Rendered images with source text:
_ _ _ _ _
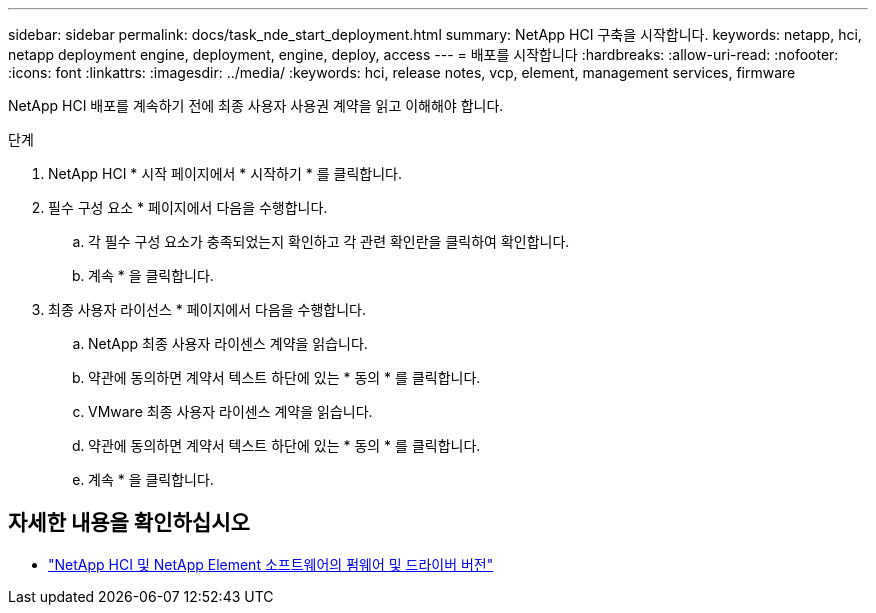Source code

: ---
sidebar: sidebar 
permalink: docs/task_nde_start_deployment.html 
summary: NetApp HCI 구축을 시작합니다. 
keywords: netapp, hci, netapp deployment engine, deployment, engine, deploy, access 
---
= 배포를 시작합니다
:hardbreaks:
:allow-uri-read: 
:nofooter: 
:icons: font
:linkattrs: 
:imagesdir: ../media/
:keywords: hci, release notes, vcp, element, management services, firmware


[role="lead"]
NetApp HCI 배포를 계속하기 전에 최종 사용자 사용권 계약을 읽고 이해해야 합니다.

.단계
. NetApp HCI * 시작 페이지에서 * 시작하기 * 를 클릭합니다.
. 필수 구성 요소 * 페이지에서 다음을 수행합니다.
+
.. 각 필수 구성 요소가 충족되었는지 확인하고 각 관련 확인란을 클릭하여 확인합니다.
.. 계속 * 을 클릭합니다.


. 최종 사용자 라이선스 * 페이지에서 다음을 수행합니다.
+
.. NetApp 최종 사용자 라이센스 계약을 읽습니다.
.. 약관에 동의하면 계약서 텍스트 하단에 있는 * 동의 * 를 클릭합니다.
.. VMware 최종 사용자 라이센스 계약을 읽습니다.
.. 약관에 동의하면 계약서 텍스트 하단에 있는 * 동의 * 를 클릭합니다.
.. 계속 * 을 클릭합니다.




[discrete]
== 자세한 내용을 확인하십시오

* https://kb.netapp.com/Advice_and_Troubleshooting/Hybrid_Cloud_Infrastructure/NetApp_HCI/Firmware_and_driver_versions_in_NetApp_HCI_and_NetApp_Element_software["NetApp HCI 및 NetApp Element 소프트웨어의 펌웨어 및 드라이버 버전"^]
_ _ _ _ _
WHAT YOU HAVE TO DO: Repeat the data above exactly; images are not part of the copy.

ANSWER FOR THE TASK:
Source code

: ---
sidebar: sidebar 
permalink: docs/task_nde_start_deployment.html 
summary: NetApp HCI 구축을 시작합니다. 
keywords: netapp, hci, netapp deployment engine, deployment, engine, deploy, access 
---
= 배포를 시작합니다
:hardbreaks:
:allow-uri-read: 
:nofooter: 
:icons: font
:linkattrs: 
:imagesdir: ../media/
:keywords: hci, release notes, vcp, element, management services, firmware


[role="lead"]
NetApp HCI 배포를 계속하기 전에 최종 사용자 사용권 계약을 읽고 이해해야 합니다.

.단계
. NetApp HCI * 시작 페이지에서 * 시작하기 * 를 클릭합니다.
. 필수 구성 요소 * 페이지에서 다음을 수행합니다.
+
.. 각 필수 구성 요소가 충족되었는지 확인하고 각 관련 확인란을 클릭하여 확인합니다.
.. 계속 * 을 클릭합니다.


. 최종 사용자 라이선스 * 페이지에서 다음을 수행합니다.
+
.. NetApp 최종 사용자 라이센스 계약을 읽습니다.
.. 약관에 동의하면 계약서 텍스트 하단에 있는 * 동의 * 를 클릭합니다.
.. VMware 최종 사용자 라이센스 계약을 읽습니다.
.. 약관에 동의하면 계약서 텍스트 하단에 있는 * 동의 * 를 클릭합니다.
.. 계속 * 을 클릭합니다.




[discrete]
== 자세한 내용을 확인하십시오

* https://kb.netapp.com/Advice_and_Troubleshooting/Hybrid_Cloud_Infrastructure/NetApp_HCI/Firmware_and_driver_versions_in_NetApp_HCI_and_NetApp_Element_software["NetApp HCI 및 NetApp Element 소프트웨어의 펌웨어 및 드라이버 버전"^]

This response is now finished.